Désormais, les données intègrent aussi Mayotte. Toutes les séries statistiques ont été recalculées sur ce champ étendu pour permettre la comparaison entre toutes les périodes, précise l'institut. Mais "l’intégration de Mayotte modifie à la marge les niveaux des principaux indicateurs conjoncturels du marché du travail et leurs évolutions", souligne l'Insee.

Le taux de chômage augmente pour toutes les tranches d’âge.

Au deuxième trimestre, le taux de chômage des jeunes de 15 à 24 ans rebondit, en hausse de 0,4 point, à 21,6%, tandis que celui des 25-49 ans continue de progresser, de 0,2 point, à 7,5%, son plus haut niveau depuis le premier trimestre 2021.

Celui des seniors de 50 ans et plus poursuit également sa hausse, à 5,5% (+0,3 point), son plus haut depuis le premier trimestre 2022.

L'Insee précise que depuis la mise en œuvre de la loi pour le plein emploi en janvier 2025, "les bénéficiaires du RSA et les jeunes de 15 à 29 ans contribuent pour près de la moitié de la hausse du taux de chômage".

Mais même sans la prise en compte de cette réforme, qui prévoit l'inscription automatique de toutes ces personnes sur les listes des demandeurs d'emploi, l'objectif d'Emmanuel Macron de ramener le taux de chômage à 5% à la fin de son second mandat en 2027 semble une nouvelle fois s'éloigner.
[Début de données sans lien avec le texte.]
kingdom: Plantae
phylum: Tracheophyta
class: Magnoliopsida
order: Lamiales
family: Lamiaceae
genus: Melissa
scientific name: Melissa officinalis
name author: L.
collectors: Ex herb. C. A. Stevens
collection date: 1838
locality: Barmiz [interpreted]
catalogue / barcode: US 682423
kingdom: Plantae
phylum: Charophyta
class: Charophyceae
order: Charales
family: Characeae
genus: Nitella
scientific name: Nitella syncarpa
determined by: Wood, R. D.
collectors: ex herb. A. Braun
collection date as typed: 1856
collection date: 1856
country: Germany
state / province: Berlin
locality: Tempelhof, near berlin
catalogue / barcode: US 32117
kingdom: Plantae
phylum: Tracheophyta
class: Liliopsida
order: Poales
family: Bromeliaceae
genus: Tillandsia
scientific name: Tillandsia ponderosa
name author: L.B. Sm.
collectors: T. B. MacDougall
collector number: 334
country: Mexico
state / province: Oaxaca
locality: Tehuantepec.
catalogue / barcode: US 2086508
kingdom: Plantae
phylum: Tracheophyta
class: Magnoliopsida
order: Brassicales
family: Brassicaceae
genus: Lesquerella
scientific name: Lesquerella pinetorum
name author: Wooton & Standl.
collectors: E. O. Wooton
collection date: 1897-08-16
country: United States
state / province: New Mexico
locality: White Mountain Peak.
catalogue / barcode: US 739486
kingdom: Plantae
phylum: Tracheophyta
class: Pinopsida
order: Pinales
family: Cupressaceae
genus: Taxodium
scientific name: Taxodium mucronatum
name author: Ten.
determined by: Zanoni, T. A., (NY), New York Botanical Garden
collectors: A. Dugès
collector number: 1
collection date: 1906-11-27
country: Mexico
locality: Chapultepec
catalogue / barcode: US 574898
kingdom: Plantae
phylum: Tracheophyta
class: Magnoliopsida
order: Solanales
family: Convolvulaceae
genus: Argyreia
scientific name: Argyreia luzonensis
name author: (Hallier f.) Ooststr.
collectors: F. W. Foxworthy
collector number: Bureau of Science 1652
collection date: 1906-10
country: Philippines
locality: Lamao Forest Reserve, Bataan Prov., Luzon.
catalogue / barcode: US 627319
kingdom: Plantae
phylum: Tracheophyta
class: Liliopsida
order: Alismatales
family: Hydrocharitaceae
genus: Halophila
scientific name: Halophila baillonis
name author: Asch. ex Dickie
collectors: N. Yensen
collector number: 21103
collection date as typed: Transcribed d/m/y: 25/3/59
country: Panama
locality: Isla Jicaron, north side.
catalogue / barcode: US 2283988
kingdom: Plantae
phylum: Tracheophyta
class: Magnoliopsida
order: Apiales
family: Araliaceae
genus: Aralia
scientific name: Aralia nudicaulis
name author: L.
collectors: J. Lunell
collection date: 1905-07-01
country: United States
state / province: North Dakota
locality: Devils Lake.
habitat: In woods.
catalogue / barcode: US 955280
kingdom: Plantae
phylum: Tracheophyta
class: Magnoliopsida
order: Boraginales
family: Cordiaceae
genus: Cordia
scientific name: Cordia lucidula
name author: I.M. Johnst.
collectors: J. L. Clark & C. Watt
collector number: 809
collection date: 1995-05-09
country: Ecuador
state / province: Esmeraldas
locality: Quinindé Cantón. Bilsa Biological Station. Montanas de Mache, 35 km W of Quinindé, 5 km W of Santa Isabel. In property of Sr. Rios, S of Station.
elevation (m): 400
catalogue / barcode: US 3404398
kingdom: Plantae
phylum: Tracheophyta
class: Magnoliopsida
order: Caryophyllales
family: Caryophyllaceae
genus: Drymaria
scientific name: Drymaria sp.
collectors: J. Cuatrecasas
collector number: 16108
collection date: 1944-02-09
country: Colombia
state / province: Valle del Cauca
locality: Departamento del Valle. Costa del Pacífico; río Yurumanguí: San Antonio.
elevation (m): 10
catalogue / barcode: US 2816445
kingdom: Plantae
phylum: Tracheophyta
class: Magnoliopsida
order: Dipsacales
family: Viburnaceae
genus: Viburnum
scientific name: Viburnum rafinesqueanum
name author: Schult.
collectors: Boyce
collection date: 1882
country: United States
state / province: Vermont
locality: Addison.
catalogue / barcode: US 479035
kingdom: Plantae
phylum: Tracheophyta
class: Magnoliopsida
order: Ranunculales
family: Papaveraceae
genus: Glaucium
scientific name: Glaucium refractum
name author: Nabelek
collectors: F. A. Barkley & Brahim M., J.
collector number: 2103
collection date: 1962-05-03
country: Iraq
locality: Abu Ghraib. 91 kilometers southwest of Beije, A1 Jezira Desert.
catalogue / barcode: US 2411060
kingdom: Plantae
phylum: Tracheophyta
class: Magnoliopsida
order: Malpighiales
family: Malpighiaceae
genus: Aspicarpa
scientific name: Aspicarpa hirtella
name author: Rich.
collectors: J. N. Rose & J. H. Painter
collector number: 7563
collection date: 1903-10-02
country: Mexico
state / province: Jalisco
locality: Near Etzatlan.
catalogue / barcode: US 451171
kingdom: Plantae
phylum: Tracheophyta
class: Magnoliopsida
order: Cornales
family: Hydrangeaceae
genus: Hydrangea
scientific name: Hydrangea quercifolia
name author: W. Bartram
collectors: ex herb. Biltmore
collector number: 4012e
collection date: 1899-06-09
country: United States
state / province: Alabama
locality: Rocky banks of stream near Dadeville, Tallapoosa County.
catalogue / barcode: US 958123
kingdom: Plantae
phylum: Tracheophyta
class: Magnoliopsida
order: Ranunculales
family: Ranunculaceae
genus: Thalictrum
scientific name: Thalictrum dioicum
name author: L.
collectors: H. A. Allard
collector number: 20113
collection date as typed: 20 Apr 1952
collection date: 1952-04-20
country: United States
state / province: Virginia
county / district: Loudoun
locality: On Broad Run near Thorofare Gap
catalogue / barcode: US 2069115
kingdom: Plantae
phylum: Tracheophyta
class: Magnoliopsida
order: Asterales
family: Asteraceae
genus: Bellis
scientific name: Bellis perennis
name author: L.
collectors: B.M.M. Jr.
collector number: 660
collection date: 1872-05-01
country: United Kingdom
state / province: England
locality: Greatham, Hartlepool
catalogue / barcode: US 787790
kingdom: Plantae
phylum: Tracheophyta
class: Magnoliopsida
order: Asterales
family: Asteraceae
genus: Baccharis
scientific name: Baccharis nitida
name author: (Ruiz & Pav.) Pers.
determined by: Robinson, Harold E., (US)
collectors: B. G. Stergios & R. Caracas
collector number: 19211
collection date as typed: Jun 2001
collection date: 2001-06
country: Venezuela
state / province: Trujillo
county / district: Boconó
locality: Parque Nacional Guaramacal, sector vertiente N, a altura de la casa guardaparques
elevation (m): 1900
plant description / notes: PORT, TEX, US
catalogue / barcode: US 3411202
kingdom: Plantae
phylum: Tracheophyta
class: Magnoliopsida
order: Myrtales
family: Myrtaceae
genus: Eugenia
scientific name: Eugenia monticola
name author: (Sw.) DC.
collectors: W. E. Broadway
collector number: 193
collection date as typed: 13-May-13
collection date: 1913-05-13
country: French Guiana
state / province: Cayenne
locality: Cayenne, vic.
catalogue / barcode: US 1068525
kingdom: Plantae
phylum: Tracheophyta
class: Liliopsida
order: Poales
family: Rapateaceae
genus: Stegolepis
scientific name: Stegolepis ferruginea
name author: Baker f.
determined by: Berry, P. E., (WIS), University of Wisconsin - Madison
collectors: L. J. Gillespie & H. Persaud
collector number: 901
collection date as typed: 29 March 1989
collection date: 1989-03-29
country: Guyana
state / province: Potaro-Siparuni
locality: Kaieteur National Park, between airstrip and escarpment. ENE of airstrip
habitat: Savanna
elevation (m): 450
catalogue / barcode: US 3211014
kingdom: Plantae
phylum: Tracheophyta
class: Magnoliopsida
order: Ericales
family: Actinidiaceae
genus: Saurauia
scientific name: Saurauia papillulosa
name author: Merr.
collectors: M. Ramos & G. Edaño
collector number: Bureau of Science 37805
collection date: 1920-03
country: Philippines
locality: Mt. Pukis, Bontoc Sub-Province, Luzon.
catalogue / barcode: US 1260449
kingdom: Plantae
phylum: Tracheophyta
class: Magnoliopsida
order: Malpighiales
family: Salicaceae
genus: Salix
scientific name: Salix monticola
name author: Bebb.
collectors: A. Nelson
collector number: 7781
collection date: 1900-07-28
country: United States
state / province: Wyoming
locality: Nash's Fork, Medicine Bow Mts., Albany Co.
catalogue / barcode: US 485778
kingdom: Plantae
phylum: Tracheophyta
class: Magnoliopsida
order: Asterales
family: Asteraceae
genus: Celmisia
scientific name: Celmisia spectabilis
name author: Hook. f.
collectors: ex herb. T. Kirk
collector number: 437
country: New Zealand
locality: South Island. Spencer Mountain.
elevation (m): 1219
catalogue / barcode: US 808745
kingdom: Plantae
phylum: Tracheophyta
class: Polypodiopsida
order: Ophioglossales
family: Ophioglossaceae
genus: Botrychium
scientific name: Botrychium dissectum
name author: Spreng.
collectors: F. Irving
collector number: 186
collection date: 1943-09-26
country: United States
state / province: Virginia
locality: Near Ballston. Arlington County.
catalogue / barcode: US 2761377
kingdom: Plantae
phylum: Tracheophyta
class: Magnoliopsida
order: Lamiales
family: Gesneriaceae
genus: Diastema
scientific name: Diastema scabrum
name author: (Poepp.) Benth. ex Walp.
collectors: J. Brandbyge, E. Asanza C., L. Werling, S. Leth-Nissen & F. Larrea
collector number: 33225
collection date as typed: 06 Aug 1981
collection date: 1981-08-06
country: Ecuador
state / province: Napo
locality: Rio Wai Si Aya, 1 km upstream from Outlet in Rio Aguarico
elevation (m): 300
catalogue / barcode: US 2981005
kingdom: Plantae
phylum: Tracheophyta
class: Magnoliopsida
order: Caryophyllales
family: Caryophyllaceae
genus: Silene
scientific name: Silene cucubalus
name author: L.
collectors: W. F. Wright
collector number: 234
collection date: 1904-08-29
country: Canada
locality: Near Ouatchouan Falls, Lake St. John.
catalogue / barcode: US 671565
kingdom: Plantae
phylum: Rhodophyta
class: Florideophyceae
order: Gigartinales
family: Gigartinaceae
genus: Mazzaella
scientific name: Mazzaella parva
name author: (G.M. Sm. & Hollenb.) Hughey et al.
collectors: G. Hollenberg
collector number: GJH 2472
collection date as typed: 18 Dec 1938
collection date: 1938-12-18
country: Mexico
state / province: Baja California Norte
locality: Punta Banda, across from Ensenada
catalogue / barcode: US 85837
Aux 2,7 millions de personnes considérées comme étant au chômage au sens du BIT s'ajoutent 1,9 million de personnes qui souhaitent un emploi sans être considérées comme chômeurs parce qu'elles ne recherchent pas d'emploi ou ne sont pas immédiatement disponibles sur le marché du travail. C'est ce que l'on appelle "le halo autour du chômage".

"Ce nombre est quasi stable sur le trimestre" (+6.000), indique l'Institut.

"Malgré un contexte économique difficile, le marché du travail français résiste. Notre responsabilité est de poursuivre cette dynamique en relevant les trois grands défis de l'emploi", a commenté le ministre du Travail Jean-Pierre Farandou dans un communiqué.

Il a insisté sur trois priorités: faciliter l'insertion des jeunes, favoriser le maintien en emploi des travailleurs expérimentés et continuer à mieux adapter les compétences aux besoins des entreprises, notamment "dans le nucléaire, la transition écologique ou l'industrie de défense".